─── SOURCE DATA ───

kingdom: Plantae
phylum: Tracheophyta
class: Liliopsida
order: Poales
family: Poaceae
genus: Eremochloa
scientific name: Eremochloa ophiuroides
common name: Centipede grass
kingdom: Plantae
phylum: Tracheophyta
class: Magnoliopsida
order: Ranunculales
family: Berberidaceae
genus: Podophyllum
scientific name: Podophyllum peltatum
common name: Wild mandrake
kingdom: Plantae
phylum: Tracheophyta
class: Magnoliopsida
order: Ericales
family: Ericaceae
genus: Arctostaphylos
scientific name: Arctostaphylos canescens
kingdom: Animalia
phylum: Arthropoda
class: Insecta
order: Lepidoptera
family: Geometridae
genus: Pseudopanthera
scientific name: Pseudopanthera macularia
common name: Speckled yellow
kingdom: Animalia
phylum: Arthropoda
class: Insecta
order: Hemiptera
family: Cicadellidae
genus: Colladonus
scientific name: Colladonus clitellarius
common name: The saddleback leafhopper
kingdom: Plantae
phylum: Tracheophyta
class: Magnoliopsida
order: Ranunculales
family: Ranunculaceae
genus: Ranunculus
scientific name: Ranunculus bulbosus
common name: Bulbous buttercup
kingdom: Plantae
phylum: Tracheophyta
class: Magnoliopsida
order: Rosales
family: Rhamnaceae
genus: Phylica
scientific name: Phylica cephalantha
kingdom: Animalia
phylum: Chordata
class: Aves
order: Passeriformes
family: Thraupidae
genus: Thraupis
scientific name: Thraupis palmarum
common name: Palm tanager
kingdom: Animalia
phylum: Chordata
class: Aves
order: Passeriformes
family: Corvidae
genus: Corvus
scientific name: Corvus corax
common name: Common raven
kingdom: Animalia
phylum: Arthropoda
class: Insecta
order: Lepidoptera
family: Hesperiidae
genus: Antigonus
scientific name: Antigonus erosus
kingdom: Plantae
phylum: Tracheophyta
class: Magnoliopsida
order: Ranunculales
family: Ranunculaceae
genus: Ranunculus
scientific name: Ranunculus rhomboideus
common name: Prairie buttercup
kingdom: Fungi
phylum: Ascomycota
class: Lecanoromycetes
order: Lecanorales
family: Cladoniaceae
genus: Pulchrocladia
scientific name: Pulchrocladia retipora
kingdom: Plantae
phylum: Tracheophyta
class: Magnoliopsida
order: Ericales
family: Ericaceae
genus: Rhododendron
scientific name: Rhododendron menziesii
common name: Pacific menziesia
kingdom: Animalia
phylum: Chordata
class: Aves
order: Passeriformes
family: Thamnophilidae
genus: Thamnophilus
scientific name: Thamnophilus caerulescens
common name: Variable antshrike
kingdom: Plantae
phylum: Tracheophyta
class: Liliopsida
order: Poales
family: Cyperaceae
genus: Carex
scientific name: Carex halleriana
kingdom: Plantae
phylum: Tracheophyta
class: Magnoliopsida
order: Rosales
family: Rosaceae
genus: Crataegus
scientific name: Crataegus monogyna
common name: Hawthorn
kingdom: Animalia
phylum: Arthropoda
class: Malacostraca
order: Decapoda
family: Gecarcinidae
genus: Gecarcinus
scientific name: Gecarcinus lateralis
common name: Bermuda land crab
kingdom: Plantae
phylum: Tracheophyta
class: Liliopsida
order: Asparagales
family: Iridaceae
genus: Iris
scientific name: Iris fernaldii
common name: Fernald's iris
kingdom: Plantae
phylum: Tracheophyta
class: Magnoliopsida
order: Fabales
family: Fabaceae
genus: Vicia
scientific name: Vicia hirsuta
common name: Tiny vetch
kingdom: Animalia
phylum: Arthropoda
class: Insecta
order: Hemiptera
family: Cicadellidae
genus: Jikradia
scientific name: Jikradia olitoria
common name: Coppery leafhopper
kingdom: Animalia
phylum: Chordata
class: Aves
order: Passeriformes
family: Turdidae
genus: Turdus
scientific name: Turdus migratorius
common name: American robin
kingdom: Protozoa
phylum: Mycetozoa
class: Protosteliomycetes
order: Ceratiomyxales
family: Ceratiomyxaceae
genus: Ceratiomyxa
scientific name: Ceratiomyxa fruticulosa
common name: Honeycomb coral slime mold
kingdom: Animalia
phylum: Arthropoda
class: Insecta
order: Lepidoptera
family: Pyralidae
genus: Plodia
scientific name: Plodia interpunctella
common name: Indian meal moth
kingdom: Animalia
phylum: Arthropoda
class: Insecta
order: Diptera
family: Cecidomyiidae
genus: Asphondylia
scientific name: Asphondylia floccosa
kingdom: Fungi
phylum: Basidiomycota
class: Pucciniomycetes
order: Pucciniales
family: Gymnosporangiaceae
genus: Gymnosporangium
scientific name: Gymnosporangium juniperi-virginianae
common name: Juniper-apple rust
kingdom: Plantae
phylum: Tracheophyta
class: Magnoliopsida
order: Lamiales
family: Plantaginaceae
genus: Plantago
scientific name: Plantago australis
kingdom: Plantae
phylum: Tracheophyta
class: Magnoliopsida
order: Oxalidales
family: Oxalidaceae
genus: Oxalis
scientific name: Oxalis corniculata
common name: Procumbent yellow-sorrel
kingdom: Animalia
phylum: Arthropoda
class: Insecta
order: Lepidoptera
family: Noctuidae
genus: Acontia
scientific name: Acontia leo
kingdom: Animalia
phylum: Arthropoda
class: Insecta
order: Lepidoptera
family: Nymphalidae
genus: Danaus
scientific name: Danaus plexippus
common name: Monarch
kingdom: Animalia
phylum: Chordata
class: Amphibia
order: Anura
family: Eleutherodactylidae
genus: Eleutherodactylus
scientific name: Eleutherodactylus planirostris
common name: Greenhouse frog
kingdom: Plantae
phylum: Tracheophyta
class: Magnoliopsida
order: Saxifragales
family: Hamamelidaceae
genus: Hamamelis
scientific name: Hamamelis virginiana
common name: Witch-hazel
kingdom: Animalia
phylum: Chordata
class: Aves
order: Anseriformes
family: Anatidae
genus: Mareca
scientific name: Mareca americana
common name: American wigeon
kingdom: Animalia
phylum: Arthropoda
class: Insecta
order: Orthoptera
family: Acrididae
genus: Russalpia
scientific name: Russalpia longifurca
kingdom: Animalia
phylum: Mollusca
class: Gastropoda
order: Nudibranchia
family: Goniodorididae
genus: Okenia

───

**TO BE DONE:**
Rewrite all of the lines above as a numbered list, omitting any blank lines.

**WORKED SOLUTION:**
1. kingdom: Plantae
2. phylum: Tracheophyta
3. class: Liliopsida
4. order: Poales
5. family: Poaceae
6. genus: Eremochloa
7. scientific name: Eremochloa ophiuroides
8. common name: Centipede grass
9. kingdom: Plantae
10. phylum: Tracheophyta
11. class: Magnoliopsida
12. order: Ranunculales
13. family: Berberidaceae
14. genus: Podophyllum
15. scientific name: Podophyllum peltatum
16. common name: Wild mandrake
17. kingdom: Plantae
18. phylum: Tracheophyta
19. class: Magnoliopsida
20. order: Ericales
21. family: Ericaceae
22. genus: Arctostaphylos
23. scientific name: Arctostaphylos canescens
24. kingdom: Animalia
25. phylum: Arthropoda
26. class: Insecta
27. order: Lepidoptera
28. family: Geometridae
29. genus: Pseudopanthera
30. scientific name: Pseudopanthera macularia
31. common name: Speckled yellow
32. kingdom: Animalia
33. phylum: Arthropoda
34. class: Insecta
35. order: Hemiptera
36. family: Cicadellidae
37. genus: Colladonus
38. scientific name: Colladonus clitellarius
39. common name: The saddleback leafhopper
40. kingdom: Plantae
41. phylum: Tracheophyta
42. class: Magnoliopsida
43. order: Ranunculales
44. family: Ranunculaceae
45. genus: Ranunculus
46. scientific name: Ranunculus bulbosus
47. common name: Bulbous buttercup
48. kingdom: Plantae
49. phylum: Tracheophyta
50. class: Magnoliopsida
51. order: Rosales
52. family: Rhamnaceae
53. genus: Phylica
54. scientific name: Phylica cephalantha
55. kingdom: Animalia
56. phylum: Chordata
57. class: Aves
58. order: Passeriformes
59. family: Thraupidae
60. genus: Thraupis
61. scientific name: Thraupis palmarum
62. common name: Palm tanager
63. kingdom: Animalia
64. phylum: Chordata
65. class: Aves
66. order: Passeriformes
67. family: Corvidae
68. genus: Corvus
69. scientific name: Corvus corax
70. common name: Common raven
71. kingdom: Animalia
72. phylum: Arthropoda
73. class: Insecta
74. order: Lepidoptera
75. family: Hesperiidae
76. genus: Antigonus
77. scientific name: Antigonus erosus
78. kingdom: Plantae
79. phylum: Tracheophyta
80. class: Magnoliopsida
81. order: Ranunculales
82. family: Ranunculaceae
83. genus: Ranunculus
84. scientific name: Ranunculus rhomboideus
85. common name: Prairie buttercup
86. kingdom: Fungi
87. phylum: Ascomycota
88. class: Lecanoromycetes
89. order: Lecanorales
90. family: Cladoniaceae
91. genus: Pulchrocladia
92. scientific name: Pulchrocladia retipora
93. kingdom: Plantae
94. phylum: Tracheophyta
95. class: Magnoliopsida
96. order: Ericales
97. family: Ericaceae
98. genus: Rhododendron
99. scientific name: Rhododendron menziesii
100. common name: Pacific menziesia
101. kingdom: Animalia
102. phylum: Chordata
103. class: Aves
104. order: Passeriformes
105. family: Thamnophilidae
106. genus: Thamnophilus
107. scientific name: Thamnophilus caerulescens
108. common name: Variable antshrike
109. kingdom: Plantae
110. phylum: Tracheophyta
111. class: Liliopsida
112. order: Poales
113. family: Cyperaceae
114. genus: Carex
115. scientific name: Carex halleriana
116. kingdom: Plantae
117. phylum: Tracheophyta
118. class: Magnoliopsida
119. order: Rosales
120. family: Rosaceae
121. genus: Crataegus
122. scientific name: Crataegus monogyna
123. common name: Hawthorn
124. kingdom: Animalia
125. phylum: Arthropoda
126. class: Malacostraca
127. order: Decapoda
128. family: Gecarcinidae
129. genus: Gecarcinus
130. scientific name: Gecarcinus lateralis
131. common name: Bermuda land crab
132. kingdom: Plantae
133. phylum: Tracheophyta
134. class: Liliopsida
135. order: Asparagales
136. family: Iridaceae
137. genus: Iris
138. scientific name: Iris fernaldii
139. common name: Fernald's iris
140. kingdom: Plantae
141. phylum: Tracheophyta
142. class: Magnoliopsida
143. order: Fabales
144. family: Fabaceae
145. genus: Vicia
146. scientific name: Vicia hirsuta
147. common name: Tiny vetch
148. kingdom: Animalia
149. phylum: Arthropoda
150. class: Insecta
151. order: Hemiptera
152. family: Cicadellidae
153. genus: Jikradia
154. scientific name: Jikradia olitoria
155. common name: Coppery leafhopper
156. kingdom: Animalia
157. phylum: Chordata
158. class: Aves
159. order: Passeriformes
160. family: Turdidae
161. genus: Turdus
162. scientific name: Turdus migratorius
163. common name: American robin
164. kingdom: Protozoa
165. phylum: Mycetozoa
166. class: Protosteliomycetes
167. order: Ceratiomyxales
168. family: Ceratiomyxaceae
169. genus: Ceratiomyxa
170. scientific name: Ceratiomyxa fruticulosa
171. common name: Honeycomb coral slime mold
172. kingdom: Animalia
173. phylum: Arthropoda
174. class: Insecta
175. order: Lepidoptera
176. family: Pyralidae
177. genus: Plodia
178. scientific name: Plodia interpunctella
179. common name: Indian meal moth
180. kingdom: Animalia
181. phylum: Arthropoda
182. class: Insecta
183. order: Diptera
184. family: Cecidomyiidae
185. genus: Asphondylia
186. scientific name: Asphondylia floccosa
187. kingdom: Fungi
188. phylum: Basidiomycota
189. class: Pucciniomycetes
190. order: Pucciniales
191. family: Gymnosporangiaceae
192. genus: Gymnosporangium
193. scientific name: Gymnosporangium juniperi-virginianae
194. common name: Juniper-apple rust
195. kingdom: Plantae
196. phylum: Tracheophyta
197. class: Magnoliopsida
198. order: Lamiales
199. family: Plantaginaceae
200. genus: Plantago
201. scientific name: Plantago australis
202. kingdom: Plantae
203. phylum: Tracheophyta
204. class: Magnoliopsida
205. order: Oxalidales
206. family: Oxalidaceae
207. genus: Oxalis
208. scientific name: Oxalis corniculata
209. common name: Procumbent yellow-sorrel
210. kingdom: Animalia
211. phylum: Arthropoda
212. class: Insecta
213. order: Lepidoptera
214. family: Noctuidae
215. genus: Acontia
216. scientific name: Acontia leo
217. kingdom: Animalia
218. phylum: Arthropoda
219. class: Insecta
220. order: Lepidoptera
221. family: Nymphalidae
222. genus: Danaus
223. scientific name: Danaus plexippus
224. common name: Monarch
225. kingdom: Animalia
226. phylum: Chordata
227. class: Amphibia
228. order: Anura
229. family: Eleutherodactylidae
230. genus: Eleutherodactylus
231. scientific name: Eleutherodactylus planirostris
232. common name: Greenhouse frog
233. kingdom: Plantae
234. phylum: Tracheophyta
235. class: Magnoliopsida
236. order: Saxifragales
237. family: Hamamelidaceae
238. genus: Hamamelis
239. scientific name: Hamamelis virginiana
240. common name: Witch-hazel
241. kingdom: Animalia
242. phylum: Chordata
243. class: Aves
244. order: Anseriformes
245. family: Anatidae
246. genus: Mareca
247. scientific name: Mareca americana
248. common name: American wigeon
249. kingdom: Animalia
250. phylum: Arthropoda
251. class: Insecta
252. order: Orthoptera
253. family: Acrididae
254. genus: Russalpia
255. scientific name: Russalpia longifurca
256. kingdom: Animalia
257. phylum: Mollusca
258. class: Gastropoda
259. order: Nudibranchia
260. family: Goniodorididae
261. genus: Okenia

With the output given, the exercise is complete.